Roy R. Neuberger and American Modernism at the Mount Holyoke College Art Museum
8 September - 15 December 1998

Collecting art has been a lifelong passion for Roy Neuberger. An early sojourn in Paris to study painting convinced him that his eye was better than his hand, and he abandoned his dream of becoming an artist. It was also during that Parisian experience that he learned Vincent van Gogh died a very poor man, having never gained recognition for his talent. Mr. Neuberger, in his early twenties, determined that he would find a way to encourage and support struggling artists. He went to Wall Street in order to make the money he would need to implement this plan. In a recent autobiography, So Far, So Good-The First 94 Years, he discusses some of the reasons for his professional success. And his success on Wall Street has, indeed, enabled him to support artists. The vast majority of his purchases were of works created by living painters and sculptors.

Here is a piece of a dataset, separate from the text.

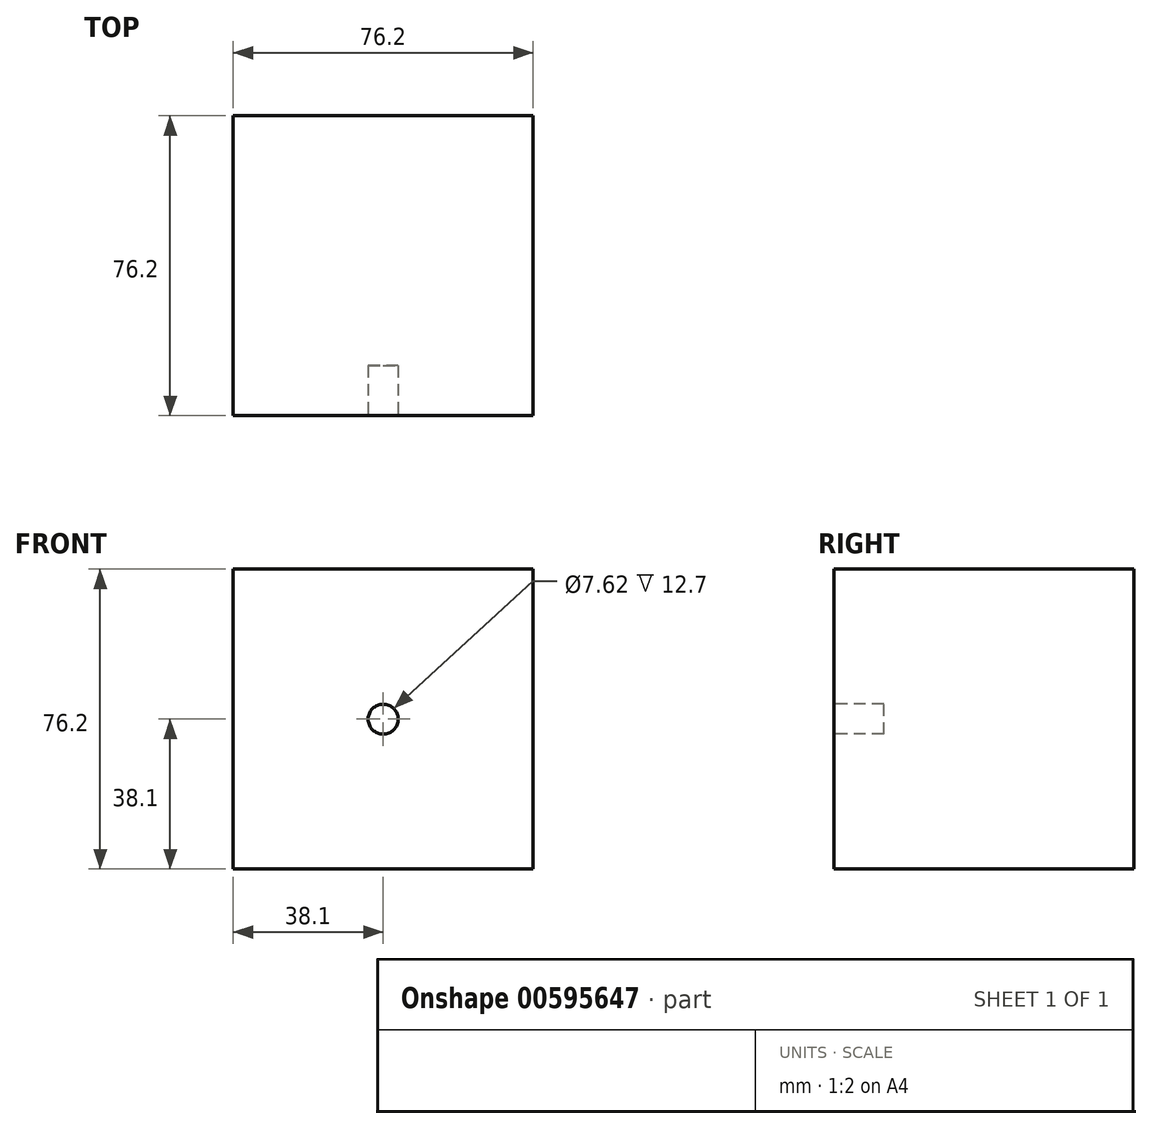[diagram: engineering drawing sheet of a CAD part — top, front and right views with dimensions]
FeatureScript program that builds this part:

Not only has Mr. Neuberger developed a very substantial and significant collection of American modern art, over the years he has also shared his collection with several art museums, colleges, and universities through donations. The Neuberger Museum of Art at Purchase College, State University of New York at Purchase, is named in honor of his major gift of artworks to that institution. The Mount Holyoke College Art Museum has also benefited from his generosity. He contributed nineteen paintings to the museum's permanent collection between 1953 and 1963. These works will form the nucleus of an exhibition that will provide an overview of advanced art in the United States during the first half of this century. The exhibition, drawn entirely from the museum's holdings, will feature the work of artists such as Robert Henri, Milton Avery, John Marin, and Romare Bearden.